Charles had just downloaded a couple of 1930’s indies from archive.org and we watched one of them: Murder at Dawn, made in 1932 and also known as The Death Ray, featuring the usual assortment of “B”-listers of the period. The “stars,” if you can call them that, are Jack Mulhall as Danny, the action male lead, and Jacqueline Dunn as Doris Farrington, his girlfriend, whose father, Dr. Farrington (Frank Ball), has retreated to a castle-like house in the sticks where he’s perfecting an invention whose true nature is not revealed in the script but has variously been described in published synopses as either a solar-power machine or a death ray. (It’s possible screenwriter Barry Barringer — who also wrote the serial The Return of Chandu, a far better plotted and more interesting movie than this! — was thinking of it as a sort of “dual-use” item that could either be a source of cheap solar power or a death ray.) There’s a quite exciting and suspenseful climax which features the principal bad guy, Henry (Mischa Auer), who landed a job as caretaker on the Farrington estate because his mom (Martha Mattox) is the housekeeper — eerily anticipating Judith Anderson’s similar performance in virtually the same role in Rebecca eight years later — who’s after the secret of Farrington’s invention. He wears a long cape that makes one think producer John R. Freuler actually might have had Bela Lugosi in mind for the part and cast Auer after Lugosi was either unavailable or turned it down, and for someone whose modern-day reputation is as a zany comic Auer is quite effective as a villain (but then he usually played villains in the early sound years and his first comic roles were casting him against type before his success in them changed his type).
Anyway, Auer’s character traps both Dr. Farrington and his daughter in Farrington’s own electronic gizmos, setting the trap so that as soon as the sun comes up Farrington’s “accumulator” will accumulate a charge of electricity and will then release it right into the bodies of both Farringtons unless Farrington père agrees to reveal to Henry the secret of his machine. Until we get to that point, however, the film is really just a very dull Old Dark House knockoff (why did so many people make so many awful movies about people trapped in an old dark house on a stormy night when director James Whale and writer Benn W. Levy had made such a great one that should have shown the rest of Hollywood how that particular sub-genre should be done?) featuring the principals, plus unfunny “comic-relief” second leads Freddie (Eddie Boland) and Gertrude (Marjorie Beebe), chasing each other around the old-dark-house set and arousing acute boredom in the audience. (At least this movie’s mad scientist’s doesn’t have a pet ape.)

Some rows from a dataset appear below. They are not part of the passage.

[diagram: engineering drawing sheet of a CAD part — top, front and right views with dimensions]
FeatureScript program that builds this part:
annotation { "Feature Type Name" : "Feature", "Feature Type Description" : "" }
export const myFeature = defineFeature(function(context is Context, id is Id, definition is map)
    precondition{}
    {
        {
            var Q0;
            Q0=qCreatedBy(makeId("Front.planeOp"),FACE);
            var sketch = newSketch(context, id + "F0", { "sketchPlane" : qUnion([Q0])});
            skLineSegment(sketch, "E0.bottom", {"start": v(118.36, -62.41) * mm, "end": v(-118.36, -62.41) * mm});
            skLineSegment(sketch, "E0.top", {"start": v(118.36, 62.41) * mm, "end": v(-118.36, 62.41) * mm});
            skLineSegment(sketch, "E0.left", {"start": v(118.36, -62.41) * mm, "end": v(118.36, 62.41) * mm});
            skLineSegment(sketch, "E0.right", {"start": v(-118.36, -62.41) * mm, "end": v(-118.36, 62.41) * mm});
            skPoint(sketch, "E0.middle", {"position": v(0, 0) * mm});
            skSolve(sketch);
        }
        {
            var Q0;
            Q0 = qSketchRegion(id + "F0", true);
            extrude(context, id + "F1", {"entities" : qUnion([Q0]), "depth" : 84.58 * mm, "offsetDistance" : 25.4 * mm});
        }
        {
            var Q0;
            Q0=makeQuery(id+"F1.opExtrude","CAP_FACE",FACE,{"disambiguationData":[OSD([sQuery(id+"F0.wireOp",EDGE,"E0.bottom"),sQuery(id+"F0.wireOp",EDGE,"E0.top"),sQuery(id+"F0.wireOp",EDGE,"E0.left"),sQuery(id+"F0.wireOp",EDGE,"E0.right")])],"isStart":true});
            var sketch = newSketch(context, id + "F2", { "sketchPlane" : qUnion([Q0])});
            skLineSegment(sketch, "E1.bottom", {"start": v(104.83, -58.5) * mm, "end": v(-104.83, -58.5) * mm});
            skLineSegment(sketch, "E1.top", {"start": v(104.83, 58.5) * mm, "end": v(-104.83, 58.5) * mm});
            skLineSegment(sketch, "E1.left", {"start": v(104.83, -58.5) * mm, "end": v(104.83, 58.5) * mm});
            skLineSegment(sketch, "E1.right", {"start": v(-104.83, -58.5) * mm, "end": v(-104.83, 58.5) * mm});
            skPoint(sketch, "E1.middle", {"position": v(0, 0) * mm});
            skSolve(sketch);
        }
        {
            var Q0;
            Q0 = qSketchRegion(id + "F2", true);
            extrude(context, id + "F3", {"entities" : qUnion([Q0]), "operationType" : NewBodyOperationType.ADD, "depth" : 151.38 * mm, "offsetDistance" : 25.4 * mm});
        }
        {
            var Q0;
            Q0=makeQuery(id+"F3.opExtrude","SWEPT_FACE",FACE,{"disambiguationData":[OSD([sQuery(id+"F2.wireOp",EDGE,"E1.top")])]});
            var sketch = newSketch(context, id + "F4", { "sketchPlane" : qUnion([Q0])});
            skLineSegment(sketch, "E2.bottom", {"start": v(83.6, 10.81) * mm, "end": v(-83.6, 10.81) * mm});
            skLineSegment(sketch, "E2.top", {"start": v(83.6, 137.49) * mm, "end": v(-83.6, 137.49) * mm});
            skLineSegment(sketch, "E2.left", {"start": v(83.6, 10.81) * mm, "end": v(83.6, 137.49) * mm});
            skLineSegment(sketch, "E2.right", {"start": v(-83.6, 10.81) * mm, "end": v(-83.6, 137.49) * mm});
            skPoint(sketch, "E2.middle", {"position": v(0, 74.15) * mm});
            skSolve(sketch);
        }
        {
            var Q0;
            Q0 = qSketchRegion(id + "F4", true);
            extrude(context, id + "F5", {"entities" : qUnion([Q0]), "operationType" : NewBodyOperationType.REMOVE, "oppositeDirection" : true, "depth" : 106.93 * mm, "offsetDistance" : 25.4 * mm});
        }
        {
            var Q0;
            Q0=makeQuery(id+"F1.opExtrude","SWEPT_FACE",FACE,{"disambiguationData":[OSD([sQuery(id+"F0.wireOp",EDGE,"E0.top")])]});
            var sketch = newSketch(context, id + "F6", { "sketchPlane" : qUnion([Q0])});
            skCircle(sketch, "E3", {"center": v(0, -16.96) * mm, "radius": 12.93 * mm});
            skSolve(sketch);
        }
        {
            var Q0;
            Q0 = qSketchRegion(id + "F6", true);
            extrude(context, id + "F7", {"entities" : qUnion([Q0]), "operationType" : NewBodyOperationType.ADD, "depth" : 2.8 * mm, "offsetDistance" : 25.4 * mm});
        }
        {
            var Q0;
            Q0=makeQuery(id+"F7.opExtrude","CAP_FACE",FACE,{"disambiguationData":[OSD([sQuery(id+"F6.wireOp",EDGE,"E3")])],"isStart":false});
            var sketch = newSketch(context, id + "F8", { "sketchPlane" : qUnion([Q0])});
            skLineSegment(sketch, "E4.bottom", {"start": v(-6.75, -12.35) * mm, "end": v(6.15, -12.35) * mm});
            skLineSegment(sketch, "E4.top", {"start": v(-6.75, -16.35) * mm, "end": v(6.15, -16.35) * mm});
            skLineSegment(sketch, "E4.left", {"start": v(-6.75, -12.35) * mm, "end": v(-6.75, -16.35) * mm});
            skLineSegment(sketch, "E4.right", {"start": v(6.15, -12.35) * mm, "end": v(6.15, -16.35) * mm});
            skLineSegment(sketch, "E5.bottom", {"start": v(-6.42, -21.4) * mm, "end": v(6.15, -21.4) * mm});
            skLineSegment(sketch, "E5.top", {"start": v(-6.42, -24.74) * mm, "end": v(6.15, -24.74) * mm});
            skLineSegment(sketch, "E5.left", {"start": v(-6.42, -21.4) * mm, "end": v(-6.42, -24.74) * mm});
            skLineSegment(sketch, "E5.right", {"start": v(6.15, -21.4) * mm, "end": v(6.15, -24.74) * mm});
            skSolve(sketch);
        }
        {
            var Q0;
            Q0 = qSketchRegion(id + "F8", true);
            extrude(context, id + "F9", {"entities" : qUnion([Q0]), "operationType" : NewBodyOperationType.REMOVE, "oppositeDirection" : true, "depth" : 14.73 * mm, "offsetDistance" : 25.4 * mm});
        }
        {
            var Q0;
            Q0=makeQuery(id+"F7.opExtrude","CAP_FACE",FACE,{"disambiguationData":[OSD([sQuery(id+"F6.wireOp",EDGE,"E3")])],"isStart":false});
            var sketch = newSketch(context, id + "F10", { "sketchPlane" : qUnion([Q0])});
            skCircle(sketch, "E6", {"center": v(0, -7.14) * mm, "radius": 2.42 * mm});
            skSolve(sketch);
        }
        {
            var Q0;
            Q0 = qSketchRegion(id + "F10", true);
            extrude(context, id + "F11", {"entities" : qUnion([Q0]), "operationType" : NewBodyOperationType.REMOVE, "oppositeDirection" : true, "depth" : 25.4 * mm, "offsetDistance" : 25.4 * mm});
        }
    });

Director Richard Thorpe, who by the mid-1930’s had got himself out of the indies and into a job as contract director for the biggest studio in Hollywood, MGM (where he stayed for over two decades, including directing the Elvis Presley movie Jailhouse Rock — Jack Mulhall and Elvis, one degree of separation!), showed in the highly suspenseful and exciting final scene that he was worthy of biggers and betters, something that wasn’t indicated by the rest of the movie — though that’s more writer Barringer’s fault than his (and it still seems hard to believe that Barry Barringer, whose The Return of Chandu was genuinely suspenseful and emotionally moving in ways serials usually weren’t, was unable to give his characters much dimension, or his story much interest, here). The version on archive.org ran only 52 minutes, 10 minutes shorter than the original release, but somehow I don’t think the extra running time would have added anything to this film but more boring shots of people walking, running or chasing each other through that tacky set.